▶ _Texte à étudier_
────────────────────

O. M. : Cette manière de lire les textes littéraires au sens le plus large du terme vautelle pour tout texte littéraire, quelle que soit la culture dans laquelle il s’inscrit ?
J. B.-N. : Oui. J’ai travaillé en utilisant les langues que je connaissais. J’ai travaillé sur des textes allemands, j’aurais pu travailler sur le latin et le grec ; je viens de travailler de manière plus indirecte sur des romans coréens parce que je collabore à la traduction de romans de ce pays, j’ai le sentiment que c’est valable pour tous les temps et tous les lieux. Votre question est en un sens opportune, puisque mes plus fidèles « disciples » qui ont essayé de travailler à ma manière sont essentiellement des Japonais et des Coréens. Il s’est trouvé que c’étaient ces étudiants qui venaient à Vincennes ou à Paris-VIII préparer leur doctorat avec une réelle curiosité pour le freudisme et j’ai pu constater que cette manière de lire vaut absolument pour tous les textes.
O. M. : Pour en revenir à votre méthode de lecture, la textanalyse, peut-on dire qu’il y a autant d’interprétations qu’il y a de lecteurs d’une œuvre ?

────────────────────

▶ _Énoncé_
Selon le texte à étudier, de quelle origine sont essentiellement les plus fidèles « disciples » de J. B.-N. ? On peut se passer de la liste.

────────────────────

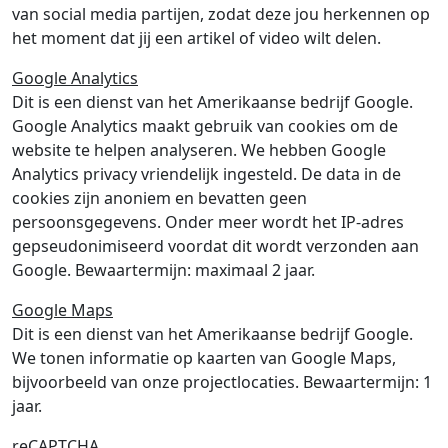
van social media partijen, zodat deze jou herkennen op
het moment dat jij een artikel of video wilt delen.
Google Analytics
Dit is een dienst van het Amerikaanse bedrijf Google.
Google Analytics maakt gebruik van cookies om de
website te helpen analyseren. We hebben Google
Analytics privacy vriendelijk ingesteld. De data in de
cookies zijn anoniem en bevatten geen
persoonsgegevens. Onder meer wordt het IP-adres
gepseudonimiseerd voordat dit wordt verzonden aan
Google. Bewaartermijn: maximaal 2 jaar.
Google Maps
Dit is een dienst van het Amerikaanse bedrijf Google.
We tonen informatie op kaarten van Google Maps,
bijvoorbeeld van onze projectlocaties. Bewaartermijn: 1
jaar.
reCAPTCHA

────────────────────

▶ _Réponse_
Ce sont essentiellement des Japonais et des Coréens.